Source data |

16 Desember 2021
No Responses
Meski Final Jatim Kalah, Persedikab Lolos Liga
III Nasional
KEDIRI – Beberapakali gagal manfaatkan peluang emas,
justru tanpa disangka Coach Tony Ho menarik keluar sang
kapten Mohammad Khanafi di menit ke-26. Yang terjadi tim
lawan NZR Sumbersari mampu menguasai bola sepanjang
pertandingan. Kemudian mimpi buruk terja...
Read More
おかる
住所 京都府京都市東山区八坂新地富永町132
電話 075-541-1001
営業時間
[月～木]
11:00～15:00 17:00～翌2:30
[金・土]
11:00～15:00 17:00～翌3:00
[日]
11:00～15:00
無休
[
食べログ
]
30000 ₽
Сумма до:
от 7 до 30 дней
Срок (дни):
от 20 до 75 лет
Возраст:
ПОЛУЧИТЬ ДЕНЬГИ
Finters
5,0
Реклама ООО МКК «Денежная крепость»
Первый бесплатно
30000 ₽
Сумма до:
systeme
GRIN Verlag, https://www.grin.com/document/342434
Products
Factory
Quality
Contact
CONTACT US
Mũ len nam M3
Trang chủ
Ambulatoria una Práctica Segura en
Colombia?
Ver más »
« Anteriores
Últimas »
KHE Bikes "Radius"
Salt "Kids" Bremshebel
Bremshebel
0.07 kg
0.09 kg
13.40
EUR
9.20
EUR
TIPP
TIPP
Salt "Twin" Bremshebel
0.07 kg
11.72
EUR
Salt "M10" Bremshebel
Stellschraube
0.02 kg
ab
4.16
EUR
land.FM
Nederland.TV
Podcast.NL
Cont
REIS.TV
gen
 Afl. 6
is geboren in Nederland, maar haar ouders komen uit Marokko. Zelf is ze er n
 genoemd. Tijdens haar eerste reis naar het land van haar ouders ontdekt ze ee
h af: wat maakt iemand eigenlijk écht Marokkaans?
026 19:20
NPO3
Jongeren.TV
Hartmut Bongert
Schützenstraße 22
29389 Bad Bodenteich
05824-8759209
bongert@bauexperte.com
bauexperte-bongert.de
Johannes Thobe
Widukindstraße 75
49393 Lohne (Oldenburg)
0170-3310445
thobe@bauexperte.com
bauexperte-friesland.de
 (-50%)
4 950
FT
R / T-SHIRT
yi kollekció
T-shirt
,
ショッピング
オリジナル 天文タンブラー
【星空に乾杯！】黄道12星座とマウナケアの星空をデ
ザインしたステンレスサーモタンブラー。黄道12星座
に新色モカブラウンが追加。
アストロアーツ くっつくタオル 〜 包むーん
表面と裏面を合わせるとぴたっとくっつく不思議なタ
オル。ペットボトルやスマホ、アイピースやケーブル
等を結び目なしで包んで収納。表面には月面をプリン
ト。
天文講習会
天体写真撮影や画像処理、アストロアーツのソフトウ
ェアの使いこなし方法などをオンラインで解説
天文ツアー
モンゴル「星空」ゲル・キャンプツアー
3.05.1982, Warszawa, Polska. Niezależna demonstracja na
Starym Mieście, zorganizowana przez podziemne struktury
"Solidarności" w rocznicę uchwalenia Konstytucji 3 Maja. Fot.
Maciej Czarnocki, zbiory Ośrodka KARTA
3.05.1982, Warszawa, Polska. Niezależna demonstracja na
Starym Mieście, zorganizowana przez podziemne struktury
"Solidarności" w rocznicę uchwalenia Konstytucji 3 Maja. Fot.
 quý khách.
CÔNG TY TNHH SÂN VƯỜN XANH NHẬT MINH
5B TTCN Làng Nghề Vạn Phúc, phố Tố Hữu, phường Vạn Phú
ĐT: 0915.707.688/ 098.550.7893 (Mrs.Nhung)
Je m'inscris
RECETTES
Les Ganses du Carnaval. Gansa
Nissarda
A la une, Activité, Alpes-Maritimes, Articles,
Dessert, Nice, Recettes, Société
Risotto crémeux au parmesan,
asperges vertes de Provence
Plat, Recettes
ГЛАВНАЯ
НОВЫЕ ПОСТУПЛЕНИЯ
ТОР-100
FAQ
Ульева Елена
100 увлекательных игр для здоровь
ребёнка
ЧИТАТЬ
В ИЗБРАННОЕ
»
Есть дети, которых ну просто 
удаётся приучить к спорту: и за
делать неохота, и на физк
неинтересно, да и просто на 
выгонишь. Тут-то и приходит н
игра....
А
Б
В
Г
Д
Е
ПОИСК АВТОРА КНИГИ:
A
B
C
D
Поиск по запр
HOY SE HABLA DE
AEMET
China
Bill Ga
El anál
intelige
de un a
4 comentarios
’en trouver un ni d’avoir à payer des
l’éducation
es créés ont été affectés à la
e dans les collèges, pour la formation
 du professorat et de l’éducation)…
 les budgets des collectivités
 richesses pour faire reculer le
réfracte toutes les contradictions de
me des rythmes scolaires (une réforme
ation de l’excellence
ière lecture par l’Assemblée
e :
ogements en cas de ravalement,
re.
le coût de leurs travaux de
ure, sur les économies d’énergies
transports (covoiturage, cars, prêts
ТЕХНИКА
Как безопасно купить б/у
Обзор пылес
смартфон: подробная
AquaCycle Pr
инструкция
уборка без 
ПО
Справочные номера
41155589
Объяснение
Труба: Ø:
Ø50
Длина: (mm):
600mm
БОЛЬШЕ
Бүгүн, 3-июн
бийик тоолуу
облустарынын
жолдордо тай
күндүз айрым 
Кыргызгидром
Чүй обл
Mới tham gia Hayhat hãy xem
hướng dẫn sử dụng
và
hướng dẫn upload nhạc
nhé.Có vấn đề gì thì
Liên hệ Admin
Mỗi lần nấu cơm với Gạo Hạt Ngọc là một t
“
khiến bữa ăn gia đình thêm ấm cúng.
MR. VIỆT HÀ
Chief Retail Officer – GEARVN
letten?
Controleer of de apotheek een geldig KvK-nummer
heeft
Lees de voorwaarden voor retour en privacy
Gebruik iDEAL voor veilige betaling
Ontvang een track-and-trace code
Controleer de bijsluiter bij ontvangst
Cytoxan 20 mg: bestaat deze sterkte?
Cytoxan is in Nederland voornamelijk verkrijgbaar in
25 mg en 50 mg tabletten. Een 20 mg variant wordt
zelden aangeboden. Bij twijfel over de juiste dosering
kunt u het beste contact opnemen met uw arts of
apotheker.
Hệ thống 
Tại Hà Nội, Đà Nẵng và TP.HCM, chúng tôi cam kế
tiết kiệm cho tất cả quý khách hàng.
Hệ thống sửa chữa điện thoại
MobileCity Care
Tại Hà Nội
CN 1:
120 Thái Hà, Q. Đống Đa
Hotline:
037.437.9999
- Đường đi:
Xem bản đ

Activity |
Please show each line in the records above that contains "ouders".

Task output |
is geboren in Nederland, maar haar ouders komen uit Marokko. Zelf is ze er n
 genoemd. Tijdens haar eerste reis naar het land van haar ouders ontdekt ze ee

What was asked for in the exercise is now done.